• **Passage for review**
==============================
In the wake of recent racially charged incidents on campus, students have created a petition that demands Duke create a comprehensive hate and bias policy.
So what policies does Duke already have in place?
On Friday morning, the Duke community learned that a racial slur had been written outside the door of a 300 Swift apartment. This incident came after a student was exposed on the Duke Memes for Gothicc Teens Facebook group for a Snapchat story that also included the word “n*****.” After the Snapchat, Larry Moneta, vice president for student affairs, issued a statement condemning the speech as deplorable.
However, he has received criticism for also saying that the language itself “may not be in violation of any Duke policies on speech and expression” and that “there may not be formal student conduct consequences.”
He drew further criticism for a Friday morning tweet that encouraged students who feel Duke should prohibit hate speech to read a book on free speech by two legal scholars. In the tweet, Moneta also stated “freedom of expression protects the oppressed far more than the oppressors.”
==============================
• **Dataset extract**
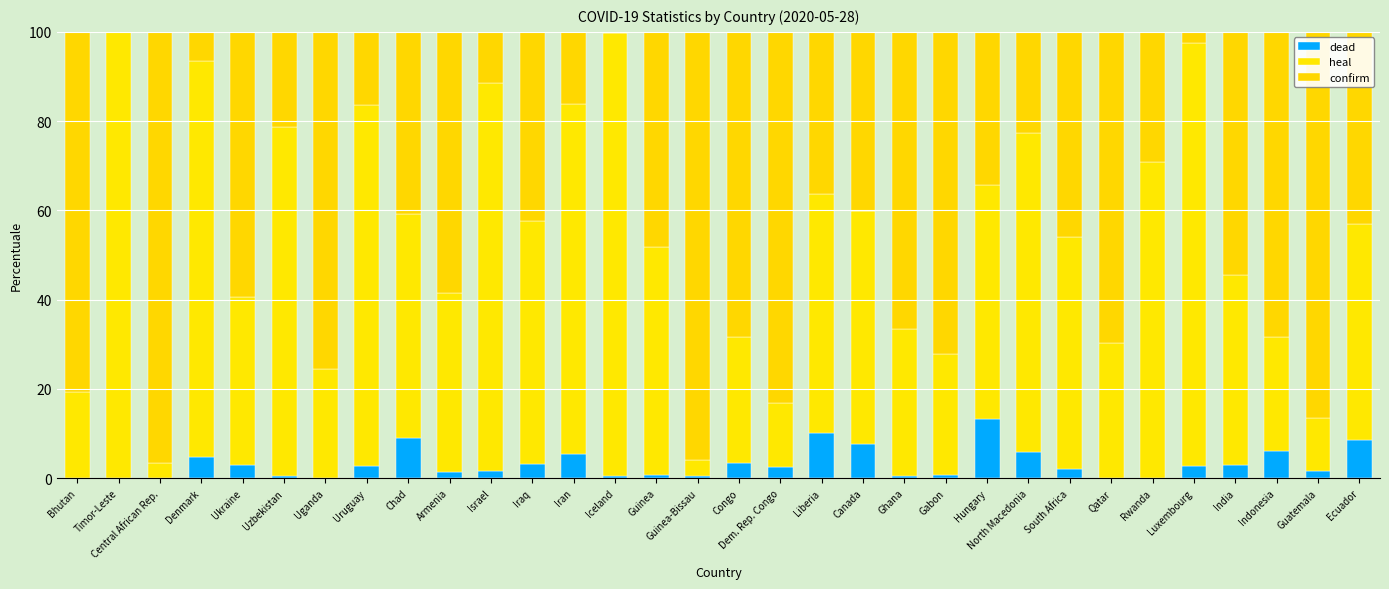

Does the chart contain stacked bars?

Yes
==============================
• **Job item A**
In the article about Duke's hate speech debate, where was the racial slur found on Friday morning?
• **Job item B**
Print the part of the Duke hate speech article that opens with the words containing "In the wake" and closes with "and bias policy.".
• **Job item C**
Summarize the Duke hate speech article in two sentences.

• **Worked solution A**
It was written outside the door of a 300 Swift apartment.

• **Worked solution B**
In the wake of recent racially charged incidents on campus, students have created a petition that demands Duke create a comprehensive hate and bias policy.

• **Worked solution C**
After racially charged incidents at Duke, including a slur written outside a 300 Swift apartment door and a Snapchat story using a slur, students started a petition demanding a comprehensive hate and bias policy. Vice President for Student Affairs Larry Moneta condemned the speech but drew criticism for saying it might not violate Duke policy and for a tweet pointing students to a book on free speech.